This belief might look ridiculous when it results in fancy imported cheese being placed on a mass-produced fast food burger, or a part-time barista/slam poet having a weekly $300 bill from Whole Foods, but in other aspects, it makes a ton of sense. Increasingly, we are seeing millennials seeing things in terms of the big picture, and this has resulted in trends that place an emphasis on hand-crafted goods over factory-made alternatives.

This trend has extended to the bathroom cabinet. Young men with facial hair have disposed of their disposable razors and shaving gels in favor of long-lasting blades, quality shave soap and the badger shave brush.

The Return Of The Shave Brush

For the latter half of the 20th century, beards were a statement, but not necessarily a fashionable one. Bikers and Hippies wore them in contempt of society. The homeless wore them in contempt of hygiene. People of faith wore them for religious purposes.

Prior to the disposable razor, facial hair was a big component of a man’s individual style. Back then, shaving was done with a straight razor, a lather, and a shave brush.

Fast forward to today. Technological improvement has introduced electric razors and triple blade action for men who want to remove facial hair fast, but men who want to do the job right are turning back to the shave brush, a tool which is, not coincidentally, a throwback to an era when facial hair was in vogue.

(Stored items from a collection)
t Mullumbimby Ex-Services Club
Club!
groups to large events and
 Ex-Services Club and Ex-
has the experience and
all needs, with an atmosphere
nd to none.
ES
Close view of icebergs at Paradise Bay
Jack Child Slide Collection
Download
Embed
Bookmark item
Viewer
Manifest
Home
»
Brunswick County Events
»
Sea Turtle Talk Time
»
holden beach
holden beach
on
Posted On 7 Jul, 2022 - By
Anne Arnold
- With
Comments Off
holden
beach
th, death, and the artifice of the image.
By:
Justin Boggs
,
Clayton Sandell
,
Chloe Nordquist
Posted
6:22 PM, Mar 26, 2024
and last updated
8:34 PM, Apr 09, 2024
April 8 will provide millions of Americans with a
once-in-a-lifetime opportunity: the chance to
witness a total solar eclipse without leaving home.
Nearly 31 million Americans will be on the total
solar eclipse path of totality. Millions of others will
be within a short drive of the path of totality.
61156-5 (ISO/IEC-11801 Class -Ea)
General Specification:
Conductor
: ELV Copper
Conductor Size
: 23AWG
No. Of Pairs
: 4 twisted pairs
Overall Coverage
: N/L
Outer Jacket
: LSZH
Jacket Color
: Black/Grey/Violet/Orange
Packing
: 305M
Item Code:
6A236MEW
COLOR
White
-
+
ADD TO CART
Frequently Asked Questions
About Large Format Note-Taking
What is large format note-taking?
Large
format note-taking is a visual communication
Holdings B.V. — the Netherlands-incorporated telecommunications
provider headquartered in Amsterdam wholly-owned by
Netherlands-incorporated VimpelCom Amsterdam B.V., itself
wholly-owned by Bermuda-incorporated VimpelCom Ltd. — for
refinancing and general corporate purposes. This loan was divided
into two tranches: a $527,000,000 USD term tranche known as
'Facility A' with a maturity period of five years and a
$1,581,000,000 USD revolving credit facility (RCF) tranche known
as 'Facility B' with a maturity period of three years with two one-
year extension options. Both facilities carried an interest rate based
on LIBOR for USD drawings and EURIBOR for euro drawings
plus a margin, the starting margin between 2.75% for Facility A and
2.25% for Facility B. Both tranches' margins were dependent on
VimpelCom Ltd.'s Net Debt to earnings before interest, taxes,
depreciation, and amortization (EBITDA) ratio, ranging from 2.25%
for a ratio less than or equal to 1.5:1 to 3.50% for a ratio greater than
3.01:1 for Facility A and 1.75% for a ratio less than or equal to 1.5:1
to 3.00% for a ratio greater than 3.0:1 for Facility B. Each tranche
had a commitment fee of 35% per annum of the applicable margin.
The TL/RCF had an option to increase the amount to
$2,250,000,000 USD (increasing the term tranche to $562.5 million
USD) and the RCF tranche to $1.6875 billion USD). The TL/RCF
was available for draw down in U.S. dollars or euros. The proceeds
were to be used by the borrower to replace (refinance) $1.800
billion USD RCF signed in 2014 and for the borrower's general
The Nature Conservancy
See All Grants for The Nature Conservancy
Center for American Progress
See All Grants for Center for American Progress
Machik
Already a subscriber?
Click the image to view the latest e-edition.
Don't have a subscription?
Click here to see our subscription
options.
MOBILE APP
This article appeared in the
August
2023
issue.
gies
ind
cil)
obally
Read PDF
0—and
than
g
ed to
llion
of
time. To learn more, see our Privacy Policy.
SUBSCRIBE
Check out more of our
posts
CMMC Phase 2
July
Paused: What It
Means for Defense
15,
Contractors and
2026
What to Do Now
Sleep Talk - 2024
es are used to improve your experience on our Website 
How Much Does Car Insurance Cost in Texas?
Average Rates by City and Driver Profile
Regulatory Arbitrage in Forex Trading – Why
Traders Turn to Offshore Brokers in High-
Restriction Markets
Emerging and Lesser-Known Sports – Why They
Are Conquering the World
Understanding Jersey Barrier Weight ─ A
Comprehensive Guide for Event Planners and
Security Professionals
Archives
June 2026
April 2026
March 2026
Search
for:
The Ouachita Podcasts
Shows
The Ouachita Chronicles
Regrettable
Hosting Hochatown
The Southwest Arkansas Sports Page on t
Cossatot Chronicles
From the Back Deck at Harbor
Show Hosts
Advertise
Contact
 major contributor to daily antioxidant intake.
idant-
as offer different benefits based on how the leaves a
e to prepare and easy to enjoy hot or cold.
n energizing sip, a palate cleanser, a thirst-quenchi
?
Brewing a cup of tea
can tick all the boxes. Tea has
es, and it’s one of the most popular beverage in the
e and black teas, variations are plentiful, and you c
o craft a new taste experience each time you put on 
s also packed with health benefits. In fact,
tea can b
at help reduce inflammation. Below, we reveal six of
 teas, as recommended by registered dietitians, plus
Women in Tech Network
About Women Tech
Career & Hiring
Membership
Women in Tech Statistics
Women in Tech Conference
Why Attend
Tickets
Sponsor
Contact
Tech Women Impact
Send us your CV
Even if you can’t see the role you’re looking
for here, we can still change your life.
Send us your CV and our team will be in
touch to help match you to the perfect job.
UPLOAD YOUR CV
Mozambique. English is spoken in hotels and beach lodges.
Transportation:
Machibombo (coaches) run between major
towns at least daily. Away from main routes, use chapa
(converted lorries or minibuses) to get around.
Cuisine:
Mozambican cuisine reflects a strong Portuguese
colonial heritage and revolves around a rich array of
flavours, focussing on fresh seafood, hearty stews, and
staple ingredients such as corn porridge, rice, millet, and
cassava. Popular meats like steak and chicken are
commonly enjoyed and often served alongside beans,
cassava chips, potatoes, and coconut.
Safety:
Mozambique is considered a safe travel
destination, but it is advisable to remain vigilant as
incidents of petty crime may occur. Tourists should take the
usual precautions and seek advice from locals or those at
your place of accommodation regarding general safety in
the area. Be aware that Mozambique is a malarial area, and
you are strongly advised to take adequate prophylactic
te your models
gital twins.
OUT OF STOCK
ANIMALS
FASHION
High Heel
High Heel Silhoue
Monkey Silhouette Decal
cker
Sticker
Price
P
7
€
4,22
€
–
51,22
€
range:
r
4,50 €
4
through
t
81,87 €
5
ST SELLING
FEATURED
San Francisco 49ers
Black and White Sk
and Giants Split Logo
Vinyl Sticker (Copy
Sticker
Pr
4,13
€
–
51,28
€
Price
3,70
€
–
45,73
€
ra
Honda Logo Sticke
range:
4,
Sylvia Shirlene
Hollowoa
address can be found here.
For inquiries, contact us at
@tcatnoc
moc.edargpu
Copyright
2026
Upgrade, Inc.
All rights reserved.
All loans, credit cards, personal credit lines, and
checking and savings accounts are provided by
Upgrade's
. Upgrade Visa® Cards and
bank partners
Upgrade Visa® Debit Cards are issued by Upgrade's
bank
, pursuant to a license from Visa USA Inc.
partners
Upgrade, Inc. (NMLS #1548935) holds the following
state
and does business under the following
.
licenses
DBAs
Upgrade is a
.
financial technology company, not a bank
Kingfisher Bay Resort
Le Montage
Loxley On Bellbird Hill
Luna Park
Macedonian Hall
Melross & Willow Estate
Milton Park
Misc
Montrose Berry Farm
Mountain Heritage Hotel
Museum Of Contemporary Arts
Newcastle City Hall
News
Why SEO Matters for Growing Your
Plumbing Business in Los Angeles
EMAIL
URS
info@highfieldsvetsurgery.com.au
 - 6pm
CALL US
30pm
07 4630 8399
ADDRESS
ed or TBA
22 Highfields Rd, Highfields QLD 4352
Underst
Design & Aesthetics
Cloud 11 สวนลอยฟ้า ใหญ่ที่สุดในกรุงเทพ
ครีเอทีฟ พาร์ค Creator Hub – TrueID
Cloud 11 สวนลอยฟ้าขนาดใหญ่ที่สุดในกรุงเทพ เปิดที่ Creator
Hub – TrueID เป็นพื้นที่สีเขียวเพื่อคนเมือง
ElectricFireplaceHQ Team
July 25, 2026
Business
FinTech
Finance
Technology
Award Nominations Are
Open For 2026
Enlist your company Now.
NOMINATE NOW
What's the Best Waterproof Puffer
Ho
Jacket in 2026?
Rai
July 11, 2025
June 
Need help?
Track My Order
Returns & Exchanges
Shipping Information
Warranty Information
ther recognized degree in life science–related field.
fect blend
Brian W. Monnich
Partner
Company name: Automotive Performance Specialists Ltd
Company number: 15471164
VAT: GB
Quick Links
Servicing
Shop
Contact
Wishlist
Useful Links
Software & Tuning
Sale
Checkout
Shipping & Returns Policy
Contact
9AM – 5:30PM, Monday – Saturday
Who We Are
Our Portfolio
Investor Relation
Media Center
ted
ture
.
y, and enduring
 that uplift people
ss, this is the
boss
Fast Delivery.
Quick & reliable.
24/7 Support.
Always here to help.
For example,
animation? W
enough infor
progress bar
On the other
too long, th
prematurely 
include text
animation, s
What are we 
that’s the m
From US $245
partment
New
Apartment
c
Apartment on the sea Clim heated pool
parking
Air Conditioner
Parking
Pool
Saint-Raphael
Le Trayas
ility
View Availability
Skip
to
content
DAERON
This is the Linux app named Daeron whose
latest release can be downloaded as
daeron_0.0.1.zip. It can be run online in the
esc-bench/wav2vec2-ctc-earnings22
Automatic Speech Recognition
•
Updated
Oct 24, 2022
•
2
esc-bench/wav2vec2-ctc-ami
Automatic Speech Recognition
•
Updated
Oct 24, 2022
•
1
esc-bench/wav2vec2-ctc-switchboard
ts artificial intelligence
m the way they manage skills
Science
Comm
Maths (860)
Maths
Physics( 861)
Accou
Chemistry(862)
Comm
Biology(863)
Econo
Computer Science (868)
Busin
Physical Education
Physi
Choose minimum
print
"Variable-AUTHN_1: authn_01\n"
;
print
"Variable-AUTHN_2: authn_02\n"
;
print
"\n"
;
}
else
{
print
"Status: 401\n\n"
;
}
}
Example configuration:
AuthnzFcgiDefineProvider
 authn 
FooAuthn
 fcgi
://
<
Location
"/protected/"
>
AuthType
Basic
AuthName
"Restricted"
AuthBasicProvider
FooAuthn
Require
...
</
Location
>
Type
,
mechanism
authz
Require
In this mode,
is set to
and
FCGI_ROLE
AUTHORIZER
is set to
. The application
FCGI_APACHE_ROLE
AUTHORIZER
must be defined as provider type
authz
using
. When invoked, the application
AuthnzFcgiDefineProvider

### What you will do
a - Answer these questions about the shave brush text:
(i) What have young men with facial hair disposed of?
(ii) Before the disposable razor, what was shaving done with?
(iii) Who wore beards in contempt of hygiene?
b - Which groups does the shave brush text say wore beards in the latter half of the 20th century?
c - Can you extend the text about the return of the shave brush, picking up after its final sentence?

### Responses in order
a -
(i) Their disposable razors and shaving gels.
(ii) A straight razor, a lather, and a shave brush.
(iii) The homeless.

b - Bikers, Hippies, the homeless, and people of faith.

c -
When you ask for a shave at the barbershop, the barber doesn’t whip out a can of Gillette and a 3 pack of razors (at least we hope he doesn’t…). Barbers that know what they are doing will typically use wet shave soap and a shave brush to lather the beard. The process takes longer, but the results speak for themselves. It’s the difference between a fast food burger and something made by hand. There’s a time and a place for disposable razors and mass-produced gel (airport terminals, campground shower blocks, moving vehicles, state prisons) but when aiming for quality, the shave brush is king.

Badger Shave Brush

Shave brush quality itself can vary between brushes. The handles can be made out of anything from plastic to tortoise shell, but where the brush really differentiates is with the bristles. Brushes can be made with boar hair or synthetic material, but badger hair is typically the preferred option. In fact, the French refer to a shave brush of any material as a “blaireau” (or “badger”). Dating back to the 1800’s, the badger shave brush was a status symbol in Europe – the uncouth peasant class had to settle for mere horse hair.

Fortunately, today’s wet shavers won’t have to go looking for a horse. The shave brush might not have changed much over the past two hundred years, but the cost has dropped big time – you no longer need a distinguished gentlemen’s bank account to have a distinguished gentlemen’s shaving ritual. The bearded millennials get that.

Artisanal avocado toast aside, these guys are clearly doing some things right.

Ready to start shaving in style? Try out your own high-quality badger shave brush here.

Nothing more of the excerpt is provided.